CONSIGNE ▸ Recopiez le passage de l'article sur la crise politique en Haïti compris entre "Les Etats-Unis plaident" et "fonctions début février.", bornes incluses, en substituant "Sénat" à "parlement".

EXTRAIT DU DOCUMENT ▸
Le chef de la diplomatie américaine pousse le Premier ministre haïtien à une transition "urgente"

Manifestation pour la démission du Premier ministre Ariel Henry, à Port-au-Prince, Haïti, 7 mars 2024
Anthony Blinken s'est entretenu jeudi (7 mars) avec le Premier ministre haïtien Ariel Henry et a plaidé pour une transition politique "urgente", a déclaré un responsable américain, appelant à une "réponse internationale" à la crise que traverse Haïti.

Antony Blinken a parlé avec le chef du gouvernement haïtien du "besoin urgent d'accélérer la transition vers un gouvernement plus large et inclusif, qui comprenne bien plus de forces politiques, et qui ait l'ampleur nécessaire pour conduire le pays à travers une période électorale", a indiqué Brian Nichols, haut responsable du département d'Etat, devant l'organisation Council of the Americas.

Les Etats-Unis plaident pour une réponse internationale comme pour l'Ukraine ou Gaza

Le pays, actuellement sans président ni parlement, n'a connu aucune élection depuis 2016 et le Premier ministre contesté, nommé par le président Jovenel Moïse juste avant son assassinat en 2021, aurait dû quitter ses fonctions début février.

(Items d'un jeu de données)

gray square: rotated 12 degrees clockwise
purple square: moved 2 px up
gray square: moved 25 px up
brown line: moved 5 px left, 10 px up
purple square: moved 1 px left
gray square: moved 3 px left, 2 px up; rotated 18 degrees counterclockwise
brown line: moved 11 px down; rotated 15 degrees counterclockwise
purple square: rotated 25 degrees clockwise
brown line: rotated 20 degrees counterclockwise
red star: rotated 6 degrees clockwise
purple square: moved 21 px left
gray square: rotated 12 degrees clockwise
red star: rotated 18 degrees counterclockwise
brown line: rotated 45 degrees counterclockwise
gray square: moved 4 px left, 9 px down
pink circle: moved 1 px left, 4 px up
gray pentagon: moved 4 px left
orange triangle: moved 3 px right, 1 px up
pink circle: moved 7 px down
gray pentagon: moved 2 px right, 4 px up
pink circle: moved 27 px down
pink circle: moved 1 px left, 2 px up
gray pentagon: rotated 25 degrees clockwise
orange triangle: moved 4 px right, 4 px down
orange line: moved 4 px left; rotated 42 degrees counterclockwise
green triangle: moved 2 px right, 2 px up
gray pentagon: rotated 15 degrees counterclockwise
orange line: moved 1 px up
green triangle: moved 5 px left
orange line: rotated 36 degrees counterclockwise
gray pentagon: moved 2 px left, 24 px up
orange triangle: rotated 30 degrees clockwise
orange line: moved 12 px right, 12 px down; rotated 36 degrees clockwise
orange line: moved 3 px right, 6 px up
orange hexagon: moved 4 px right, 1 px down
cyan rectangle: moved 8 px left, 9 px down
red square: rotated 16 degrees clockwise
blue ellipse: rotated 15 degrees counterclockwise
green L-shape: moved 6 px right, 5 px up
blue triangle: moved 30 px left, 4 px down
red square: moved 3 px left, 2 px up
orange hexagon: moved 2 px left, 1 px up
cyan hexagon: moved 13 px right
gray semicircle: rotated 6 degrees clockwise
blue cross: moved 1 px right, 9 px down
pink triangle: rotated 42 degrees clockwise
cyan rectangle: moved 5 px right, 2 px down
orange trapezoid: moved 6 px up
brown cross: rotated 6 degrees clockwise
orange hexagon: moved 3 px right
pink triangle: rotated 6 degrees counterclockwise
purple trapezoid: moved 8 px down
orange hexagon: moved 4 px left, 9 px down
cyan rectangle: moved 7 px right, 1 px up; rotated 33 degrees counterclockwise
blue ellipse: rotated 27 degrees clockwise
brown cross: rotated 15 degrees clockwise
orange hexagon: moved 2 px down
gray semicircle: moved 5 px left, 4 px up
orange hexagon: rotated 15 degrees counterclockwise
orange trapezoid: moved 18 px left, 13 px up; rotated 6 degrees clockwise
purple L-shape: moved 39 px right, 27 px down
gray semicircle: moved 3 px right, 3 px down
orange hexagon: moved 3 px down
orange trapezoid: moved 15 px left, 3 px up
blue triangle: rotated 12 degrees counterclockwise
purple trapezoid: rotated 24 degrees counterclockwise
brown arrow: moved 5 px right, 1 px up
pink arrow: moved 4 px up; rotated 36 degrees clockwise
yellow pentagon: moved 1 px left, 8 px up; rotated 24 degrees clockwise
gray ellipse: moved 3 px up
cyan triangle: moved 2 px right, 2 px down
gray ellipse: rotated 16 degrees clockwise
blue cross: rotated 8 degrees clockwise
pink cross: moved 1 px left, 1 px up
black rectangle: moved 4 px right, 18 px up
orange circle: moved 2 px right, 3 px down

CORRIGÉ ▸
Les Etats-Unis plaident pour une réponse internationale comme pour l'Ukraine ou Gaza

Le pays, actuellement sans président ni Sénat, n'a connu aucune élection depuis 2016 et le Premier ministre contesté, nommé par le président Jovenel Moïse juste avant son assassinat en 2021, aurait dû quitter ses fonctions début février.